++++ SOURCE PASSAGE ++++

A Case In Point: Compendia

Let’s look at the specific case of drug compendia in the pharmaceutical industry. Drug compendia, historically known as “price books,” are essentially summaries of drug information for a specific condition that are shared to pharmacy retail chains, government databases, distributors and EHR databases. They outline which drugs are most preferred by insurers and approved for off-label uses, pricing, and which combinations of drugs do and don’t interact well together.

Compendia are watched incredibly closely because they significantly affect the revenues of pharmaceutical companies. If one drug moves up the list to become the favored drug of providers, this can mean millions of dollars in profits to the drug producer.

The challenge is that compendia are published frequently, and changes aren’t uncommon. This means a significant amount of human time is currently spent tracking changes to compendia and analyzing what these changes mean for a company’s bottom line. Given the number of recognized medical conditions and number of drugs available to treat them, staying on top of these changes is a massive chore for any pharma company.

However, a relatively simple ML differencing model can track and report on changes to compendia over time, significantly reducing the human cost and effort involved while improving the accuracy of the process. Sure, you could solve the problem with a deep learning model, but it wouldn’t be any more accurate and would be dramatically more expensive.

++++ DATASET ++++

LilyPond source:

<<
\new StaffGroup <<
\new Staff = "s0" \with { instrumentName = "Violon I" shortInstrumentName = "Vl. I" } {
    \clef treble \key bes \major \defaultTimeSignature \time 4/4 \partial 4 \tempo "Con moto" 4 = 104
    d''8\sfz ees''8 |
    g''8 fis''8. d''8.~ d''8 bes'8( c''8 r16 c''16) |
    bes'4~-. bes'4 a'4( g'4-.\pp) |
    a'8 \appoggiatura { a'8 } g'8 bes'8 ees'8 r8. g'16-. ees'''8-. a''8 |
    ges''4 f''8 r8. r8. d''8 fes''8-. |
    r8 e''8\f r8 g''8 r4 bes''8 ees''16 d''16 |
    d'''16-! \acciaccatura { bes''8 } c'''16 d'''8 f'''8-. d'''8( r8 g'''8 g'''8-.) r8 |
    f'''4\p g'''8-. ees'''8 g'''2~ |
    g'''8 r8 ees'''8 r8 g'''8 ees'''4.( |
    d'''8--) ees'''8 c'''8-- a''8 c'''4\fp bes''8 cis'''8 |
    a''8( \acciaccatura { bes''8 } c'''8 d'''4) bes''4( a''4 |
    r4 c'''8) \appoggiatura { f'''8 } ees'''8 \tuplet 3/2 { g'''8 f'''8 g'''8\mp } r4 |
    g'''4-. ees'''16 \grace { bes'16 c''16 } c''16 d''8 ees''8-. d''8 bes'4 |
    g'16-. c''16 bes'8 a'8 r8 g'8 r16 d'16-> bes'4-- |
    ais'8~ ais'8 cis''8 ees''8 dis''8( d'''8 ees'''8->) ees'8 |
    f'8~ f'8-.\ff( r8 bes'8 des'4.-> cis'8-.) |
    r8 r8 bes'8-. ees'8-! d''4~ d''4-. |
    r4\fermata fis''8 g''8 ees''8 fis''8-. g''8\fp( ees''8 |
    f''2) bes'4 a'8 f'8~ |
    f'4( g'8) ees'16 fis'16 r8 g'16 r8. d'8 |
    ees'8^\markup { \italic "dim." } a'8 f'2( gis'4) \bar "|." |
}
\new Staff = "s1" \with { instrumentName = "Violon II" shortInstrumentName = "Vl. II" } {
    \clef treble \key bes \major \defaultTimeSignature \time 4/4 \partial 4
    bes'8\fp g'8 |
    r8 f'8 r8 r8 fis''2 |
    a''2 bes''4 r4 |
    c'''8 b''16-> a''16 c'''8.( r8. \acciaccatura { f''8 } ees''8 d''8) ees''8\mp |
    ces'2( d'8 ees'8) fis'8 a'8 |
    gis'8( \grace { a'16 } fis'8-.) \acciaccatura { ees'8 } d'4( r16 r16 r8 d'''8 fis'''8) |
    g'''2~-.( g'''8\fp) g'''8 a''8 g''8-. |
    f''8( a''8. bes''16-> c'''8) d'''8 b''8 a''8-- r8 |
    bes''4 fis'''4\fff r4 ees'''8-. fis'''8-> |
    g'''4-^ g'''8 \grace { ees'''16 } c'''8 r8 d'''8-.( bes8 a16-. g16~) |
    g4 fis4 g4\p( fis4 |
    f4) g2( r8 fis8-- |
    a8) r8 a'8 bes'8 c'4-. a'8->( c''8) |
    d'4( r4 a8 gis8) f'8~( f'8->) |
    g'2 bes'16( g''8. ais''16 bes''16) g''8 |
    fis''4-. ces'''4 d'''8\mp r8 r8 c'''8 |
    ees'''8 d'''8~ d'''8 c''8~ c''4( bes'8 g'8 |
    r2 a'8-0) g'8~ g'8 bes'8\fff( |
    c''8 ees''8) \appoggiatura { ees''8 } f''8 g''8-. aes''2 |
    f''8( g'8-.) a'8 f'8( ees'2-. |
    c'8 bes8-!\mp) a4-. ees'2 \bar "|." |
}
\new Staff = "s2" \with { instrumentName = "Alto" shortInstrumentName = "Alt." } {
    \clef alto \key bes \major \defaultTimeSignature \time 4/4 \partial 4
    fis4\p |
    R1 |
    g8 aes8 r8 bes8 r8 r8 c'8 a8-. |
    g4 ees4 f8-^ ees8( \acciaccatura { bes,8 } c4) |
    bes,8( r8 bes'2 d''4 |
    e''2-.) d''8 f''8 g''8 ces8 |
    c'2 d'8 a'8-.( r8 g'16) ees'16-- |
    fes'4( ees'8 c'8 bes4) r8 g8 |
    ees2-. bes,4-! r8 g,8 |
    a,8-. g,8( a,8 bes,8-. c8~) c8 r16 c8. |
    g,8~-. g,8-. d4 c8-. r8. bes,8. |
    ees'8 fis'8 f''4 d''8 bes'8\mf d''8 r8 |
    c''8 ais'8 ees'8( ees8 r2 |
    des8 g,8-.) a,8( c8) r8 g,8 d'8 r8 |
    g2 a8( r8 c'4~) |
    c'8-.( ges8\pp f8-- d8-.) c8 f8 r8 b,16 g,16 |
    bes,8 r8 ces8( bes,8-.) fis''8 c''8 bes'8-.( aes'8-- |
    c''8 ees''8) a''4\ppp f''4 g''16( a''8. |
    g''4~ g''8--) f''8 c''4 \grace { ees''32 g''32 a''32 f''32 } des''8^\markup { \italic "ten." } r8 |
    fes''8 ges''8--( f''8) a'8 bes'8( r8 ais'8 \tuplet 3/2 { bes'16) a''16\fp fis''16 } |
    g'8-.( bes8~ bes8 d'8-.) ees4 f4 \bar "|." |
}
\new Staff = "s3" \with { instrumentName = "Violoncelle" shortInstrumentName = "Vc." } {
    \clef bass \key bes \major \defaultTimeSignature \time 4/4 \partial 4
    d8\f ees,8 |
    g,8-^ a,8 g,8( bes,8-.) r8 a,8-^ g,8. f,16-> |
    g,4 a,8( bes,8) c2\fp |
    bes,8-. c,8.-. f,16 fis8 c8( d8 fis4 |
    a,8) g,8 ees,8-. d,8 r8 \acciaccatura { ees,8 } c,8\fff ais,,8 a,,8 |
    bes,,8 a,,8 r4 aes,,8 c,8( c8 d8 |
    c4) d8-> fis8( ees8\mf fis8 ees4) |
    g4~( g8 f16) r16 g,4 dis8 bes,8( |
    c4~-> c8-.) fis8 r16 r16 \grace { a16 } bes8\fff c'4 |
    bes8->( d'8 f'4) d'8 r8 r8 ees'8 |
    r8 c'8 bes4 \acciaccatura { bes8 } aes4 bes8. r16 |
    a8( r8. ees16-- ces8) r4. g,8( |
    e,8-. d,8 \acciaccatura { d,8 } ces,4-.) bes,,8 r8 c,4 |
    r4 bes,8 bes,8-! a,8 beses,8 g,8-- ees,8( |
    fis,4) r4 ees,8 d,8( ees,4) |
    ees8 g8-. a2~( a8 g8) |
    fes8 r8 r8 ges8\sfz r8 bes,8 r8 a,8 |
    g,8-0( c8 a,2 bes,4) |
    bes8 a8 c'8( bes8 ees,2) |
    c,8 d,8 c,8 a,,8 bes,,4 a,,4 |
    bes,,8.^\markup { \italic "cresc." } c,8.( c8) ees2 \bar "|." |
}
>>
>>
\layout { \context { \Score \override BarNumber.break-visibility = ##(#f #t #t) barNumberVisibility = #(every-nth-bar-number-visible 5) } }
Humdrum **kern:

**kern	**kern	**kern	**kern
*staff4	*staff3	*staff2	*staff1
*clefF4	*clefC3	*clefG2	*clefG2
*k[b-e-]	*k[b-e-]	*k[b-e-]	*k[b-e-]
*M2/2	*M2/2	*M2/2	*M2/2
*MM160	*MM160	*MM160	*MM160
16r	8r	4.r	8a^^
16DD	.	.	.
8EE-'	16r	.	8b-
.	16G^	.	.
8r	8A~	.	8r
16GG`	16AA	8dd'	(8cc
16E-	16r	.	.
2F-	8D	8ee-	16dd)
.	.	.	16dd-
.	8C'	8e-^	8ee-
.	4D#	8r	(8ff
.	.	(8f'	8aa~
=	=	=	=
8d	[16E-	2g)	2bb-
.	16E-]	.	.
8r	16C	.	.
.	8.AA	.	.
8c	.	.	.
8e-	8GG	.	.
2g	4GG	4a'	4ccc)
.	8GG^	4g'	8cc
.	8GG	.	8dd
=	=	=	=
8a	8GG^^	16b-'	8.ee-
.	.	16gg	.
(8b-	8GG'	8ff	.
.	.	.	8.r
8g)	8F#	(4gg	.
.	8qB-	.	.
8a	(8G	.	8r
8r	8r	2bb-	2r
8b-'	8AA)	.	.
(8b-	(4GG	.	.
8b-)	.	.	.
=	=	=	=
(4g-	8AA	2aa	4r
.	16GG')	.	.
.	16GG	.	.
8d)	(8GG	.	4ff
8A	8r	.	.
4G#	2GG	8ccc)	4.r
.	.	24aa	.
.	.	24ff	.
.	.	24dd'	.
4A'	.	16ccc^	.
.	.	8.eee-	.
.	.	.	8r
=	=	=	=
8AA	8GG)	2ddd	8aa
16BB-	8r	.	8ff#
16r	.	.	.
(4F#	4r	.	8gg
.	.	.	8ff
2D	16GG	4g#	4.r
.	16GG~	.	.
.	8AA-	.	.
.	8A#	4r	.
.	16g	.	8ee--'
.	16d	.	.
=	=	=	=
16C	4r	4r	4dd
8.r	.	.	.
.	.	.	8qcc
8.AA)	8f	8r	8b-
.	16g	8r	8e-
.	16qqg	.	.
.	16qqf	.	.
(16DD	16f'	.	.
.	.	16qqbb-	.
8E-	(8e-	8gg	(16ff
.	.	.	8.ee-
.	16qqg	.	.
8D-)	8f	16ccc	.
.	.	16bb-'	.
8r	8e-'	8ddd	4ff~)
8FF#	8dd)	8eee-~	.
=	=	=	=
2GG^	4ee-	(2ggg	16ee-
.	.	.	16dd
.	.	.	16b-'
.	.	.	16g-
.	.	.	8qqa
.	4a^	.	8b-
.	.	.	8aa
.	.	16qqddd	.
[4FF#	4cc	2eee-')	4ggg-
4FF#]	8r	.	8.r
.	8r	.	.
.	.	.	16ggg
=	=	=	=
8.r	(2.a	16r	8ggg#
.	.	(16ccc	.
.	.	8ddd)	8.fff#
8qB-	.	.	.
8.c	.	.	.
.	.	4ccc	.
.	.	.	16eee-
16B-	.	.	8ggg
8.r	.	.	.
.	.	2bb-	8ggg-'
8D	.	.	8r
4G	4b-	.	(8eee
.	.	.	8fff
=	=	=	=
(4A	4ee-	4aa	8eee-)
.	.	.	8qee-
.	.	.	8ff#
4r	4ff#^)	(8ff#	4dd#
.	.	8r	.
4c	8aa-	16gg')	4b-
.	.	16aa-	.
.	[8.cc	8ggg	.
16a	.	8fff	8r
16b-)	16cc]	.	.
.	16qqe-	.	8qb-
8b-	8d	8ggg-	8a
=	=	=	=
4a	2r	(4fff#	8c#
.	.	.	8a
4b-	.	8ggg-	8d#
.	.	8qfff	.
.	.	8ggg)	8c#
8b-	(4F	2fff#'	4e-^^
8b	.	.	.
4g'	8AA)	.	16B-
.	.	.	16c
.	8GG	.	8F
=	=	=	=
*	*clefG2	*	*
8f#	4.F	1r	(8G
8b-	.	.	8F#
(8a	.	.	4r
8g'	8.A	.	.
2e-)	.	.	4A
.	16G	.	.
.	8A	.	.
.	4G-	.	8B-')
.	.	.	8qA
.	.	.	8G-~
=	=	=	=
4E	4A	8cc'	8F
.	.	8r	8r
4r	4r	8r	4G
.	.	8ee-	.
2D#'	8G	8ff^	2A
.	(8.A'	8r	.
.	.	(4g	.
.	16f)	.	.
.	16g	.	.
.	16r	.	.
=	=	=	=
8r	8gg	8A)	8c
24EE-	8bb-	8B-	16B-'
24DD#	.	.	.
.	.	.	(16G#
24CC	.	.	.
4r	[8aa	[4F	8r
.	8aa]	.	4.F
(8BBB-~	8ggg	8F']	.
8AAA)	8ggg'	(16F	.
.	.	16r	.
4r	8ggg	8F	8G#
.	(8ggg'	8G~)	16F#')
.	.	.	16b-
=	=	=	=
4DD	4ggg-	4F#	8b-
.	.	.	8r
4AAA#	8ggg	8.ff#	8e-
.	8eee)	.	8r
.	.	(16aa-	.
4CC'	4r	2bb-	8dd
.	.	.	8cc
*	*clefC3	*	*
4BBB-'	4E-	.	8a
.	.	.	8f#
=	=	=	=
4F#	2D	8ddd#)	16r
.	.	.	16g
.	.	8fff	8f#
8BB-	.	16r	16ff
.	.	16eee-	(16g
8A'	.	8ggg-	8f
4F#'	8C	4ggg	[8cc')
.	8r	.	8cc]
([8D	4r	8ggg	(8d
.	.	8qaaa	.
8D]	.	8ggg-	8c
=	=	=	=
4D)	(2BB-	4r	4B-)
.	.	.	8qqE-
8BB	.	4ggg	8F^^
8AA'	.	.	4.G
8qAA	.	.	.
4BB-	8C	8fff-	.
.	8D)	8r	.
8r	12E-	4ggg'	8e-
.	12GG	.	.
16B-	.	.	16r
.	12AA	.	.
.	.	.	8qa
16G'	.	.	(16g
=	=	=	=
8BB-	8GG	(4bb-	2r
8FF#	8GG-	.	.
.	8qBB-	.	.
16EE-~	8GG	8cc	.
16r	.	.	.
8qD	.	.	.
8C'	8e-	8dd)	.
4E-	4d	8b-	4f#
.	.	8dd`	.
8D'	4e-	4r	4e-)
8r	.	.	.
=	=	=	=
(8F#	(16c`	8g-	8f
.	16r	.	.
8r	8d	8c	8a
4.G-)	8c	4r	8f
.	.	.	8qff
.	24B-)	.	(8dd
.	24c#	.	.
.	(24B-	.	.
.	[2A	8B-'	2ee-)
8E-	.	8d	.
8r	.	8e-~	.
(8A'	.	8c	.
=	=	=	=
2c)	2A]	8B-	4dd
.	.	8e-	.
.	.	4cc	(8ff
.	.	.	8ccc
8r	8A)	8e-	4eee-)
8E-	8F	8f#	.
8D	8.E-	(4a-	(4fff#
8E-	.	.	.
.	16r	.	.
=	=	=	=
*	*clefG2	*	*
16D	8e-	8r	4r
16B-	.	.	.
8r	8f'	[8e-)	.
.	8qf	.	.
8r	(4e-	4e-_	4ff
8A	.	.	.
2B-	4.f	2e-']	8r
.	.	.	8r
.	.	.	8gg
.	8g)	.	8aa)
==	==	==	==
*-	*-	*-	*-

++++

→ **TASK OBJECTIVE**: Condense the paragraph in the drug compendia passage that opens "Let’s look at the specific case" into a bulleted list that keeps its main facts. Rely only on the passage about drug compendia; do not draw on the material.

→ **WRITTEN ANSWER**:
- Drug compendia, historically called "price books," summarize drug information for a specific condition.
- They are shared with pharmacy retail chains, government databases, distributors and EHR databases.
- They show which drugs insurers most prefer, which are approved for off-label uses, pricing, and which drug combinations do and don’t interact well.